In the 1980s Agatha Christie Movie Collection, Helen Hayes plays Miss Marple. Although I consider the Joan Hickson films the most classic (and well-scripted) of all Christie tributes, I consider Helen Hayes to be the most similar to my own vision of Miss Marple.
The Caribbean Mystery (1983) is mostly accurate to the novel despite the novel itself being one of Christie's-hey-let's-kill-off-a-character-every-twenty-pages tomes. It brings up an issue that I've noticed with some television mysteries: we, the audience are supposed to be happy that the designated victim didn't get killed despite the fact that about twelve other people died in the meantime. One can't help but wonder, "If the murderer managed to take out the actual victim right away, wouldn't that have been worth the cost here?"
Hey, but at least the person who was being targeted didn't die!
Still, the movie is reasonably well-rendered and acted, and the villain is as unsettlingly horrible as required. The story also plays on one of Christie's neat psychological twists. Considering that Christie wrote her mysteries before evolutionary psychology was a "thing," she is remarkably insightful about how people's brains work.
A rambling elderly gentleman tells Miss Marple a story of a murderer. The gentleman says genially, "Want to see the photo of a murderer?" and goes to pull a photo out of his wallet. He looks at the photo, glances up, and gets an odd expression on his face. He immediately tucks the photo away. Miss Marple later surmises that the murderer was present; her conversationalist made the connection and got upset.
One of her fellow investigators queries, "But if he had the photo all along--?"

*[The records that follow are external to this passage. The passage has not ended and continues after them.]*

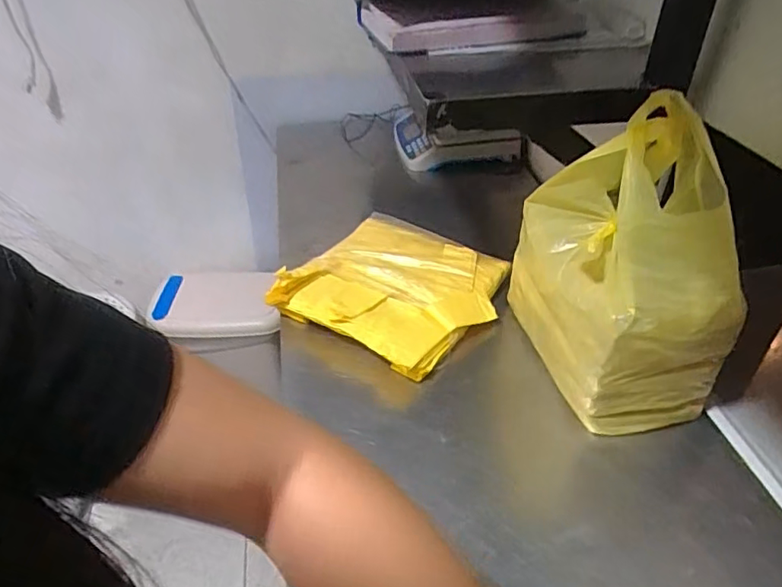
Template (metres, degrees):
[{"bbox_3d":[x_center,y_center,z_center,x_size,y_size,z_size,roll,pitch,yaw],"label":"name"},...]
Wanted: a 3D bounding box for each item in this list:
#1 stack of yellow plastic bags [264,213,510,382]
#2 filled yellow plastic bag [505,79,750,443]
[{"bbox_3d":[0.008,-0.010,0.785,0.265,0.042,0.257,23,44,27],"label":"stack of yellow plastic bags"},{"bbox_3d":[0.248,-0.035,0.602,0.149,0.322,0.225,-6,38,-7],"label":"filled yellow plastic bag"}]

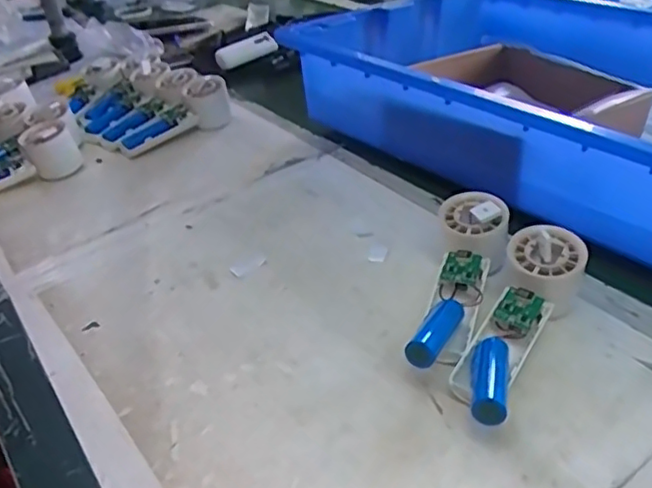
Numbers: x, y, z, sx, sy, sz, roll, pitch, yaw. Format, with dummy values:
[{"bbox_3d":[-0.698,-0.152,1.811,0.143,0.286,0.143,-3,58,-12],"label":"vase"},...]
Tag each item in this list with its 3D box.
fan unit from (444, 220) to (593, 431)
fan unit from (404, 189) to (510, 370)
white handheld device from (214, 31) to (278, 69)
[{"bbox_3d":[0.137,0.056,0.443,0.061,0.064,0.169,14,40,26],"label":"fan unit"},{"bbox_3d":[0.102,0.030,0.491,0.056,0.055,0.180,11,52,22],"label":"fan unit"},{"bbox_3d":[-0.130,-0.313,0.991,0.031,0.029,0.122,24,45,36],"label":"white handheld device"}]

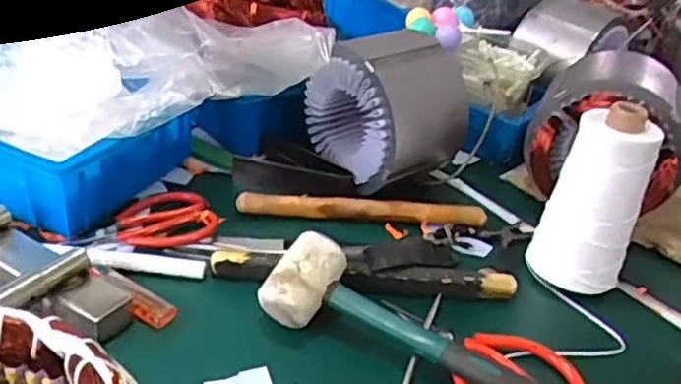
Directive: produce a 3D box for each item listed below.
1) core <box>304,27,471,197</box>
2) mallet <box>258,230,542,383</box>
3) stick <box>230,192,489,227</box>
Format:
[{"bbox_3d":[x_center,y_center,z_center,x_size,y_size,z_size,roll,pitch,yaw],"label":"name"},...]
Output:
[{"bbox_3d":[0.048,-0.082,0.703,0.116,0.143,0.123,-16,39,-32],"label":"core"},{"bbox_3d":[0.074,0.113,0.512,0.296,0.061,0.069,18,34,17],"label":"mallet"},{"bbox_3d":[0.022,0.016,0.679,0.247,0.019,0.021,5,32,-4],"label":"stick"}]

Miss Marple explains that the photo was simply a prop to the story. He pulled it out as the capstone to his narrative; he probably hadn't looked at it in years. This time, he just happened to glance at it, then looked up and saw the same face.
She also explains that the elderly gentleman had many stories. Since Miss Marple wasn't really listening, she can't say whether the photo was connected to the story he started with or to another story that formed a kind of tangent. The listener's assumptions and the speaker's assumptions don't automatically dovetail. The phrase "a murderer" rather than "the murderer" could imply either a joking tone OR a reference to someone unconnected to the gentleman's original story. (Oh, and the gentleman is murdered himself, so he can't clarify what he meant--and he is murdered in a psychologically misleading way.)
By the end of the novel/movie, the answer (what the gentleman speaker did mean) seems obvious. It is Christie's strength that the natural human confusion that arises out of dropped pronouns and the habits of a garrulous storyteller would complicate the clear mystery arc.
Regarding Helen Hayes, she comes across as sweeter and less astringent than Joan Hickson. She captures the same sense of duty and careful balancing of clues. Like Thirteen for Dinner, this is a decent (if slightly too long) production.